Number of goals per game
Another interesting question, is how the number of goals per game during the world cups has developed over time.
smpl full
series goals = home_score + away_score
smpl tournament == "FIFA World Cup" --restrict
matrix gpg = aggregate(goals, year, mean)
gpg = gpg[,{3, 1}]
plot gpg
options fit=loess dummy
literal set xlabel "Year"
literal set ylabel "Average goals per game"
end plot --output="./output/avg_goals_per_game.png"
The number of goals has been around 4 until the 1950s before stabilizing around 2.5 since the 1970s.
Frequency plot of goals per game
For this exercise, let’s produce two frequency plots: One for the year 1954 and another for 1990.
For compiling a multiplot we make use of the “multiplot” package.
smpl full
series goaldiff = abs(home_score - away_score)
matrix years = {1954; 1990}
strings filenames = array(nelem(years)) # store temporary plot files
loop i=1..rows(years)
smpl year == years[i] && tournament == "FIFA World Cup" --restrict --replace
filenames[i] = sprintf("%s/plot$i.gp", $dotdir)
string fname = filenames[i]
freq goaldiff --plot="@fname"
endloop
# Compile final plot
multiplot(filenames, "./output/frequency_goal_difference.png")
Thus, in 1954 the spread of goals was substantial ranging from zero to even 9(!), indicating that the class between teams really differed. In 1990, most games were decided by one goal difference, in comparison.
Probability of winning as the home team
Let’s compute some helper series first. You also will see how to construct a string-valued series in gretl using the stringify() function.
smpl full
series win = (home_score > away_score) ? 1 : 0
series lose = (home_score < away_score) ? 2 : 0
series tie = (win == 0 && lose == 0) ? 3 : 0
# Create a string-valued series
strings score_labels = defarray("win", "lose", "tie")
series home_result = win + lose + tie
stringify(home_result, score_labels)
smpl home_result home_score away_score --no-missing
print home_result home_score away_score -o --range=1:5
home_result home_score away_score
1 tie 0 0
2 win 4 2
3 win 2 1
4 tie 2 2
5 win 3 0
Now compute the relative frequencies
matrix m = aggregate(home_result, home_result)
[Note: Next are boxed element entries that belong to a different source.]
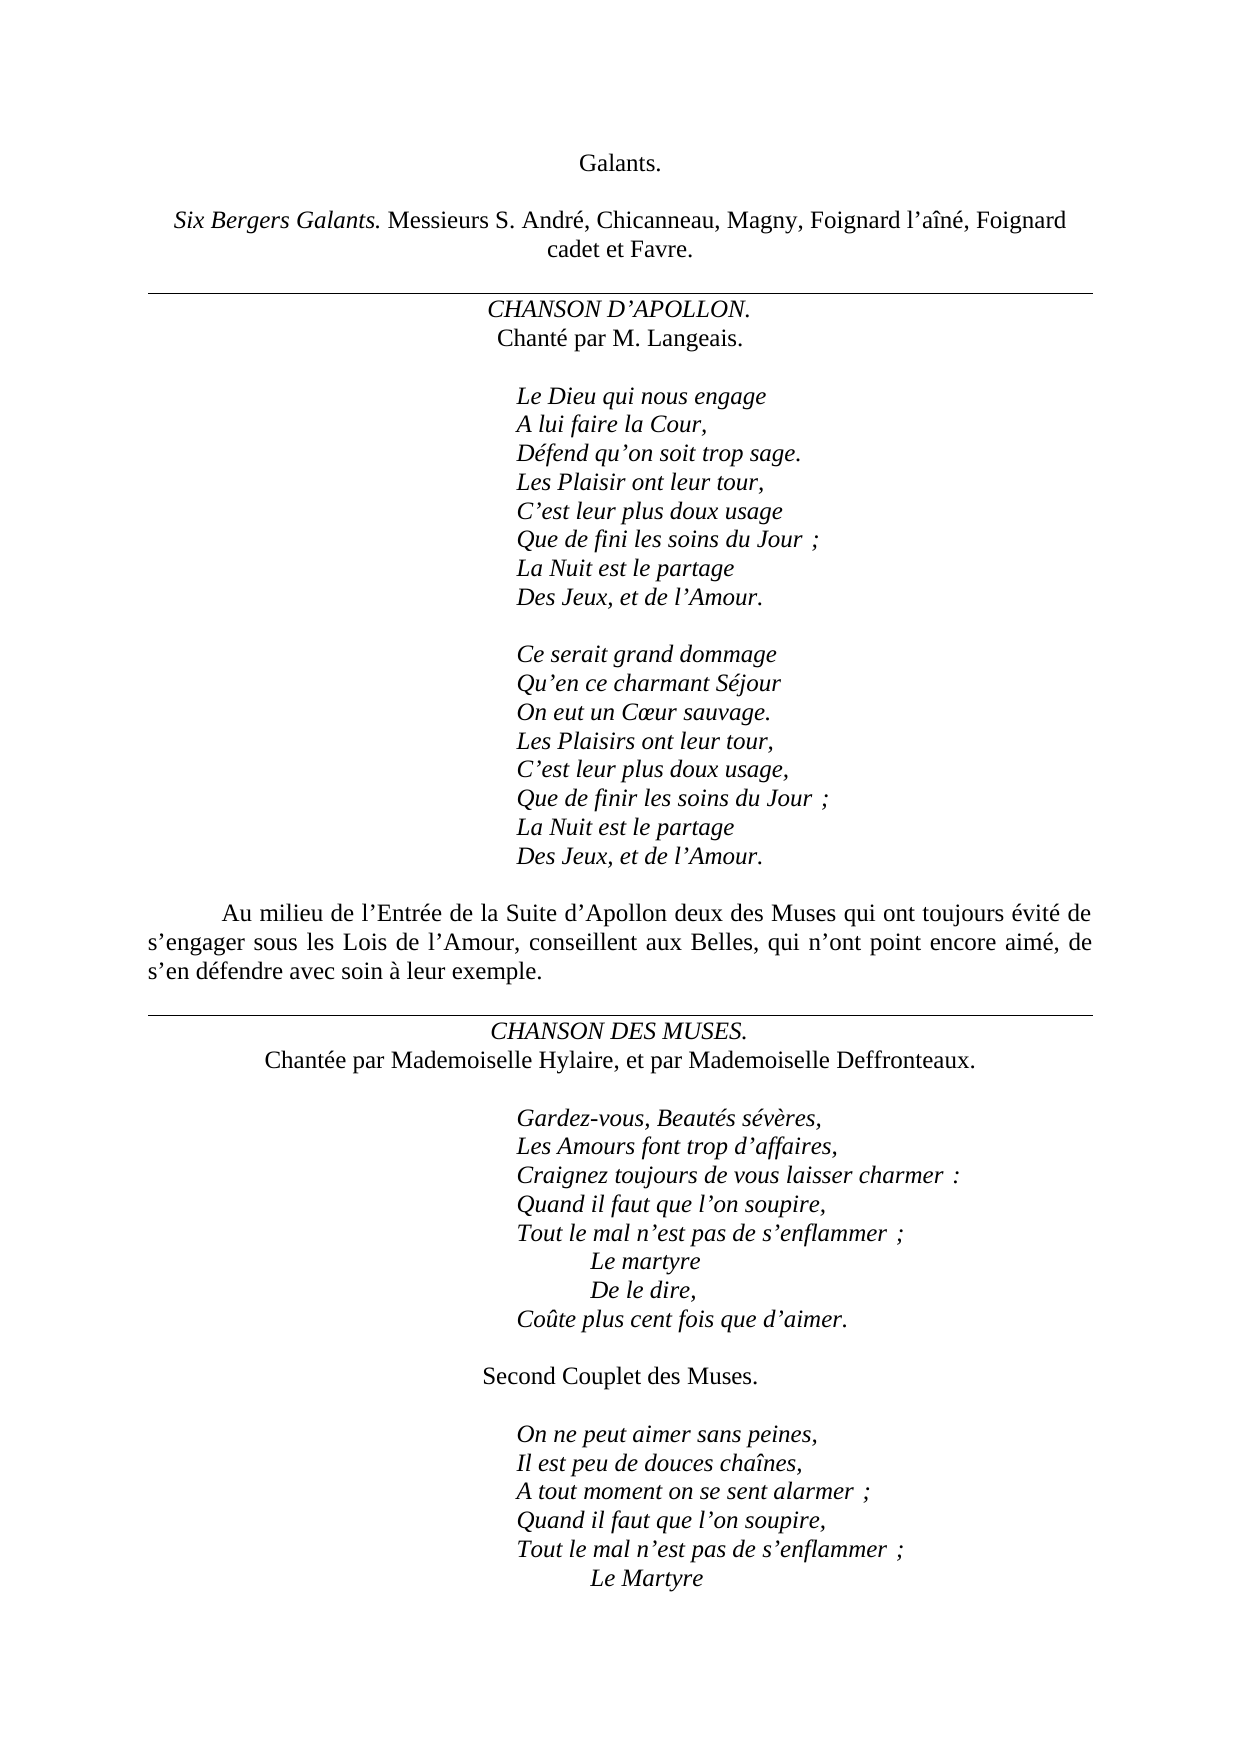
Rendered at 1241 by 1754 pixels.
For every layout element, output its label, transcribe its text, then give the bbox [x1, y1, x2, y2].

text C’est leur plus doux usage [516, 496, 1093, 524]
text Chantée par Mademoiselle Hylaire, et par Mademoiselle Deffronteaux. [148, 1045, 1093, 1074]
text Au milieu de l’Entrée de la Suite d’Apollon deux des Muses qui ont toujours évité de s’engager sous les Lois de l’Amour, conseillent aux Belles, qui n’ont point encore aimé, de s’en défendre avec soin à leur exemple. [148, 898, 1093, 984]
text CHANSON D’APOLLON. [148, 294, 1093, 323]
text Galants. [148, 148, 1093, 176]
text Défend qu’on soit trop sage. [516, 438, 1093, 467]
text Des Jeux, et de l’Amour. [516, 582, 1093, 611]
text Chanté par M. Langeais. [148, 323, 1093, 352]
text La Nuit est le partage [516, 553, 1093, 582]
text La Nuit est le partage [516, 812, 1093, 841]
text Le Dieu qui nous engage [516, 381, 1093, 409]
text Six Bergers Galants. Messieurs S. André, Chicanneau, Magny, Foignard l’aîné, Foignard cadet et Favre. [148, 205, 1093, 263]
text Des Jeux, et de l’Amour. [516, 841, 1093, 869]
text Tout le mal n’est pas de s’enflammer ; [516, 1218, 1093, 1246]
text Les Plaisir ont leur tour, [516, 467, 1093, 496]
text Coûte plus cent fois que d’aimer. [516, 1304, 1093, 1333]
text A tout moment on se sent alarmer ; [516, 1476, 1093, 1505]
text Quand il faut que l’on soupire, [516, 1505, 1093, 1534]
text Qu’en ce charmant Séjour [516, 668, 1093, 697]
text Gardez-vous, Beautés sévères, [516, 1103, 1093, 1131]
text Les Plaisirs ont leur tour, [516, 726, 1093, 754]
text Quand il faut que l’on soupire, [516, 1189, 1093, 1218]
text On ne peut aimer sans peines, [516, 1419, 1093, 1448]
text Tout le mal n’est pas de s’enflammer ; [516, 1534, 1093, 1563]
text Ce serait grand dommage [443, 639, 1093, 668]
text Les Amours font trop d’affaires, [516, 1131, 1093, 1160]
text On eut un Cœur sauvage. [516, 697, 1093, 726]
text Que de fini les soins du Jour ; [516, 524, 1093, 553]
text Second Couplet des Muses. [148, 1361, 1093, 1390]
text Que de finir les soins du Jour ; [516, 783, 1093, 812]
text C’est leur plus doux usage, [516, 754, 1093, 783]
text Le martyre [516, 1246, 1093, 1275]
text De le dire, [516, 1275, 1093, 1304]
text Il est peu de douces chaînes, [516, 1448, 1093, 1476]
text Craignez toujours de vous laisser charmer : [516, 1160, 1093, 1189]
text A lui faire la Cour, [516, 409, 1093, 438]
text CHANSON DES MUSES. [148, 1016, 1093, 1045]
text Le Martyre [516, 1563, 1093, 1591]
m[,2] = m[,2]./ $nobs # compute relative frequencies
rnameset(m, score_labels)
print m
m (3 x 2)
byvar count
win 1.0000 0.48631
lose 2.0000 0.28321
tie 3.0000 0.23048
So, indeed the chance of winning as the home team is almost 50%. This could be a bit misleading, potentially, if the better teams are also somehow the teams that host more games.
Julius' last exercise I am not replicating here but I leave it as an exercise for you.